“Heart
murmurs are sounds during your heartbeat cycle — such as whooshing or swishing
— made by turbulent blood in or near your heart. These sounds can be heard with
a stethoscope. A normal heartbeat makes two sounds like ‘lubb-dupp’ (sometimes
described as ‘lub-DUP’), which are the sounds of your heart valves closing.”
In other
words, yet another illustration of nature’s fondness for iambic meter, and “turbulent
blood” is awfully good. While recently writing an essay about light verse,
I corresponded with a fine poet in Louisiana, Gail White, for whom humor and
the more troubling human realities are conjoined twins. She wrote a poem titled
“Heart Murmur,” which begins:
“‘That
little murmur wasn’t there before,’
the doctor
says, folding his stethoscope.
‘The valves
are stiffening a bit with age.
It’s
natural.’ So is the hangman’s rope.”
On Monday I
underwent a heart catheterization which, like a heart murmur, sounds more
ominous than it is.
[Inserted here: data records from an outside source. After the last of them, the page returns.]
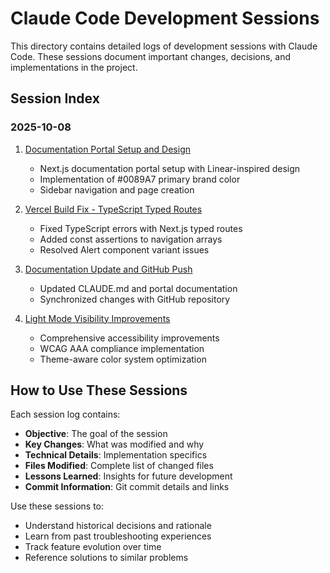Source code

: # Claude Code Development Sessions

This directory contains detailed logs of development sessions with Claude Code. These sessions document important changes, decisions, and implementations in the project.

## Session Index

### 2025-10-08
1. [Documentation Portal Setup and Design](./2025-10-08-docs-portal-setup.md)
   - Next.js documentation portal setup with Linear-inspired design
   - Implementation of #0089A7 primary brand color
   - Sidebar navigation and page creation

2. [Vercel Build Fix - TypeScript Typed Routes](./2025-10-08-vercel-build-fix.md)
   - Fixed TypeScript errors with Next.js typed routes
   - Added const assertions to navigation arrays
   - Resolved Alert component variant issues

3. [Documentation Update and GitHub Push](./2025-10-08-docs-update.md)
   - Updated CLAUDE.md and portal documentation
   - Synchronized changes with GitHub repository

4. [Light Mode Visibility Improvements](./2025-10-08-light-mode-improvements.md)
   - Comprehensive accessibility improvements
   - WCAG AAA compliance implementation
   - Theme-aware color system optimization

## How to Use These Sessions

Each session log contains:
- **Objective**: The goal of the session
- **Key Changes**: What was modified and why
- **Technical Details**: Implementation specifics
- **Files Modified**: Complete list of changed files
- **Lessons Learned**: Insights for future development
- **Commit Information**: Git commit details and links

Use these sessions to:
- Understand historical decisions and rationale
- Learn from past troubleshooting experiences
- Track feature evolution over time
- Reference solutions to similar problems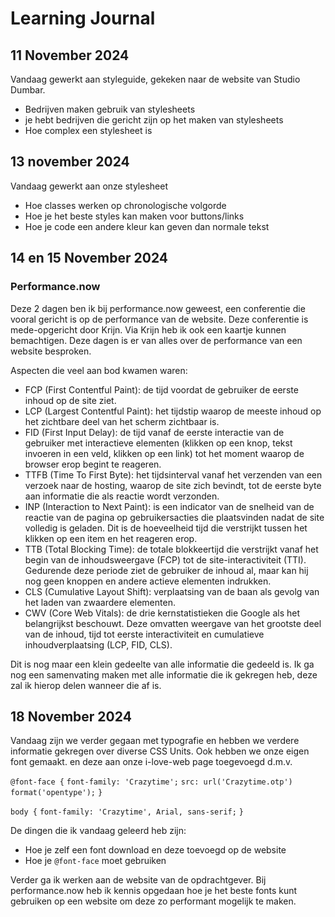 # Learning Journal

## 11 November 2024

Vandaag gewerkt aan styleguide, gekeken naar de website van Studio Dumbar.

* Bedrijven maken gebruik van stylesheets
* je hebt bedrijven die gericht zijn op het maken van stylesheets
* Hoe complex een stylesheet is

## 13 november 2024

Vandaag gewerkt aan onze stylesheet

* Hoe classes werken op chronologische volgorde
* Hoe je het beste styles kan maken voor buttons/links
* Hoe je code een andere kleur kan geven dan normale tekst

## 14 en 15 November 2024
### Performance.now

Deze 2 dagen ben ik bij performance.now geweest, een conferentie die vooral gericht is op de performance van de website. Deze conferentie is mede-opgericht door Krijn. Via Krijn heb ik ook een kaartje kunnen bemachtigen. Deze dagen is er van alles over de performance van een website besproken. 

Aspecten die veel aan bod kwamen waren:
* FCP (First Contentful Paint): de tijd voordat de gebruiker de eerste inhoud op de site ziet.
* LCP (Largest Contentful Paint): het tijdstip waarop de meeste inhoud op het zichtbare deel van het scherm zichtbaar is.
* FID (First Input Delay): de tijd vanaf de eerste interactie van de gebruiker met interactieve elementen (klikken op een knop, tekst invoeren in een veld, klikken op een link) tot het moment waarop de browser erop begint te reageren.
* TTFB (Time To First Byte): het tijdsinterval vanaf het verzenden van een verzoek naar de hosting, waarop de site zich bevindt, tot de eerste byte aan informatie die als reactie wordt verzonden.
* INP (Interaction to Next Paint): is een indicator van de snelheid van de reactie van de pagina op gebruikersacties die plaatsvinden nadat de site volledig is geladen. Dit is de hoeveelheid tijd die verstrijkt tussen het klikken op een item en het reageren erop.
* TTB (Total Blocking Time): de totale blokkeertijd die verstrijkt vanaf het begin van de inhoudsweergave (FCP) tot de site-interactiviteit (TTI). Gedurende deze periode ziet de gebruiker de inhoud al, maar kan hij nog geen knoppen en andere actieve elementen indrukken.
* CLS (Cumulative Layout Shift): verplaatsing van de baan als gevolg van het laden van zwaardere elementen.
* CWV (Core Web Vitals): de drie kernstatistieken die Google als het belangrijkst beschouwt. Deze omvatten weergave van het grootste deel van de inhoud, tijd tot eerste interactiviteit en cumulatieve inhoudverplaatsing (LCP, FID, CLS).

Dit is nog maar een klein gedeelte van alle informatie die gedeeld is. Ik ga nog een samenvating maken met alle informatie die ik gekregen heb, deze zal ik hierop delen wanneer die af is.

## 18 November 2024

Vandaag zijn we verder gegaan met typografie en hebben we verdere informatie gekregen over diverse CSS Units. Ook hebben we onze eigen font gemaakt. en deze aan onze i-love-web page toegevoegd d.m.v. 

`@font-face {`
    `font-family: 'Crazytime';`
    `src: url('Crazytime.otp') format('opentype');`
`}`

`body {`
    `font-family: 'Crazytime', Arial, sans-serif;`
`}`

De dingen die ik vandaag geleerd heb zijn:
* Hoe je zelf een font download en deze toevoegd op de website
* Hoe je `@font-face` moet gebruiken

Verder ga ik werken aan de website van de opdrachtgever. Bij performance.now heb ik kennis opgedaan hoe je het beste fonts kunt gebruiken op een website om deze zo performant mogelijk te maken.
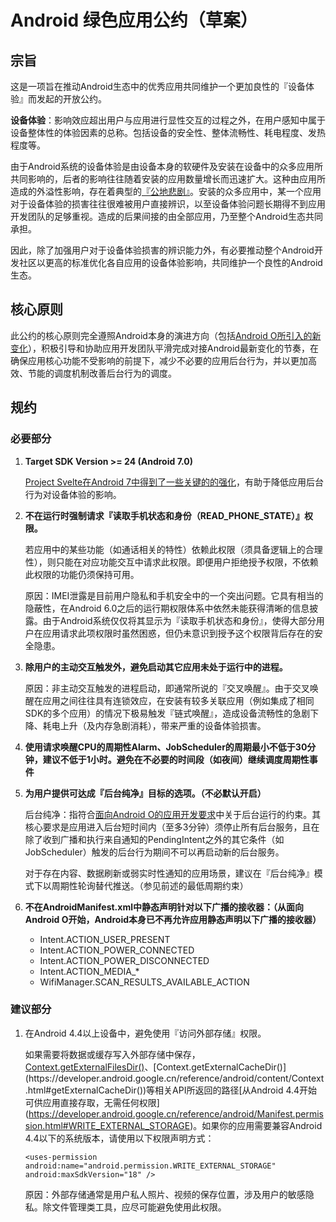 # Android 绿色应用公约（草案）

## 宗旨

这是一项旨在推动Android生态中的优秀应用共同维护一个更加良性的『设备体验』而发起的开放公约。

**设备体验**：影响效应超出用户与应用进行显性交互的过程之外，在用户感知中属于设备整体性的体验因素的总称。包括设备的安全性、整体流畅性、耗电程度、发热程度等。

由于Android系统的设备体验是由设备本身的软硬件及安装在设备中的众多应用所共同影响的，后者的影响往往随着安装的应用数量增长而迅速扩大。这种由应用所造成的外溢性影响，存在着典型的[『公地悲剧』](http://baike.baidu.com/item/%E5%85%AC%E5%9C%B0%E6%82%B2%E5%89%A7)。安装的众多应用中，某一个应用对于设备体验的损害往往很难被用户直接辨识，以至设备体验问题长期得不到应用开发团队的足够重视。造成的后果间接的由全部应用，乃至整个Android生态共同承担。

因此，除了加强用户对于设备体验损害的辨识能力外，有必要推动整个Android开发社区以更高的标准优化各自应用的设备体验影响，共同维护一个良性的Android生态。

## 核心原则

此公约的核心原则完全遵照Android本身的演进方向（包括[Android O所引入的新变化](https://developer.android.google.cn/preview/behavior-changes.html)），积极引导和协助应用开发团队平滑完成对接Android最新变化的节奏，在确保应用核心功能不受影响的前提下，减少不必要的应用后台行为，并以更加高效、节能的调度机制改善后台行为的调度。

## 规约

### 必要部分

1. **Target SDK Version >= 24 (Android 7.0)**

   [Project Svelte在Android 7中得到了一些关键的的强化](https://developer.android.google.cn/about/versions/nougat/android-7.0-changes.html#bg-opt)，有助于降低应用后台行为对设备体验的影响。

2. **不在运行时强制请求『读取手机状态和身份（READ_PHONE_STATE）』权限。**

   若应用中的某些功能（如通话相关的特性）依赖此权限（须具备逻辑上的合理性），则只能在对应功能交互中请求此权限。即便用户拒绝授予权限，不依赖此权限的功能仍须保持可用。

   原因：IMEI泄露是目前用户隐私和手机安全中的一个突出问题。它具有相当的隐蔽性，在Android 6.0之后的运行期权限体系中依然未能获得清晰的信息披露。由于Android系统仅仅将其显示为『读取手机状态和身份』，使得大部分用户在应用请求此项权限时虽然困惑，但仍未意识到授予这个权限背后存在的安全隐患。

3. **除用户的主动交互触发外，避免启动其它应用未处于运行中的进程。**

   原因：非主动交互触发的进程启动，即通常所说的『交叉唤醒』。由于交叉唤醒在应用之间往往具有连锁效应，在安装有较多关联应用（例如集成了相同SDK的多个应用）的情况下极易触发『链式唤醒』，造成设备流畅性的急剧下降、耗电上升（及内存急剧消耗），带来严重的设备体验损害。

4. **使用请求唤醒CPU的周期性Alarm、JobScheduler的周期最小不低于30分钟，建议不低于1小时。避免在不必要的时间段（如夜间）继续调度周期性事件**

5. **为用户提供可达成『后台纯净』目标的选项。（不必默认开启）**

   后台纯净：指符合[面向Android O的应用开发要求](https://developer.android.google.cn/preview/features/background.html#services)中关于后台运行的约束。其核心要求是应用进入后台短时间内（至多3分钟）须停止所有后台服务，且在除了收到广播和执行来自通知的PendingIntent之外的其它条件（如JobScheduler）触发的后台行为期间不可以再启动新的后台服务。

   对于存在内容、数据刷新或弱实时性通知的应用场景，建议在『后台纯净』模式下以周期性轮询替代推送。（参见前述的最低周期约束）

6. **不在AndroidManifest.xml中静态声明针对以下广播的接收器：（从面向Android O开始，Android本身已不再允许应用静态声明以下广播的接收器）**

   * Intent.ACTION_USER_PRESENT
   * Intent.ACTION_POWER_CONNECTED
   * Intent.ACTION_POWER_DISCONNECTED
   * Intent.ACTION_MEDIA_*
   * WifiManager.SCAN_RESULTS_AVAILABLE_ACTION

### 建议部分

1. 在Android 4.4以上设备中，避免使用『访问外部存储』权限。

   如果需要将数据或缓存写入外部存储中保存，[Context.getExternalFilesDir()](https://developer.android.google.cn/reference/android/content/Context.html#getExternalFilesDir(java.lang.String))、[Context.getExternalCacheDir()](https://developer.android.google.cn/reference/android/content/Context.html#getExternalCacheDir())等相关API所返回的路径[从Android 4.4开始可供应用直接存取，无需任何权限](https://developer.android.google.cn/reference/android/Manifest.permission.html#WRITE_EXTERNAL_STORAGE)。如果你的应用需要兼容Android 4.4以下的系统版本，请使用以下权限声明方式：

   `<uses-permission android:name="android.permission.WRITE_EXTERNAL_STORAGE" android:maxSdkVersion="18" />`

   原因：外部存储通常是用户私人照片、视频的保存位置，涉及用户的敏感隐私。除文件管理类工具，应尽可能避免使用此权限。
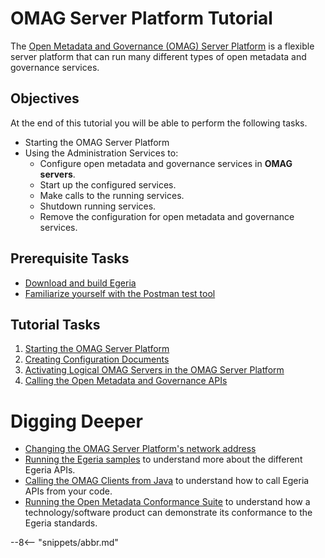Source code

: <!-- SPDX-License-Identifier: CC-BY-4.0 -->
<!-- Copyright Contributors to the ODPi Egeria project. -->

# OMAG Server Platform Tutorial

The [Open Metadata and Governance (OMAG) Server Platform](./concepts/omag-server-platform)
is a flexible server platform that
can run many different types of open metadata and governance services.

## Objectives

At the end of this tutorial you will be able to perform the following tasks.

* Starting the OMAG Server Platform
* Using the Administration Services to:
  * Configure open metadata and governance services in **OMAG servers**.
  * Start up the configured services.
  * Make calls to the running services.
  * Shutdown running services.
  * Remove the configuration for open metadata and governance services.
  
## Prerequisite Tasks

* [Download and build Egeria](../building-egeria-tutorial)
* [Familiarize yourself with the Postman test tool](./education/tutorials/postman-tutorial/overview)

## Tutorial Tasks

1. [Starting the OMAG Server Platform](./education/tutorials/omag-server-tutorial/task-starting-the-omag-server-platform)
2. [Creating Configuration Documents](./education/tutorials/omag-server-tutorial/task-creating-configuration-documents)
3. [Activating Logical OMAG Servers in the OMAG Server Platform](./education/tutorials/omag-server-tutorial/task-starting-omag-server)
4. [Calling the Open Metadata and Governance APIs](./education/tutorials/omag-server-tutorial/task-calling-omag-apis)

# Digging Deeper

* [Changing the OMAG Server Platform's network address](./education/tutorials/omag-server-tutorial/task-changing-the-omag-server-network-address)
* [Running the Egeria samples](./education/tutorials/running-samples-tutorial/overview)
to understand more about the different Egeria APIs.
* [Calling the OMAG Clients from Java](./education/tutorials/omag-client-tutorial/overview)
to understand how to call Egeria APIs from your code.
* [Running the Open Metadata Conformance Suite](./guides/cts/overview)
to understand how a technology/software product can demonstrate
its conformance to the Egeria standards.

--8<-- "snippets/abbr.md"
The cardiologist inserts a tube into the groin (always a
giggle-inducing word), threads it into the coronary arteries and injects
contrast dye to assess their blood flow. I watched the whole thing on a monitor
suspended from the ceiling.
Now I’m left
with an eggplant-colored and -sized bruise where the cardiologist breached my
femoral artery. The point of the procedure was to investigate my “bundle branch block,” an alliterative
phrase I love saying aloud. The heart seems to generate poetry. And the
procedure cleared me for spinal surgery on Friday. I did a literature search
and found this: “Poetry and narrative therapy for anxiety about spinal surgery.”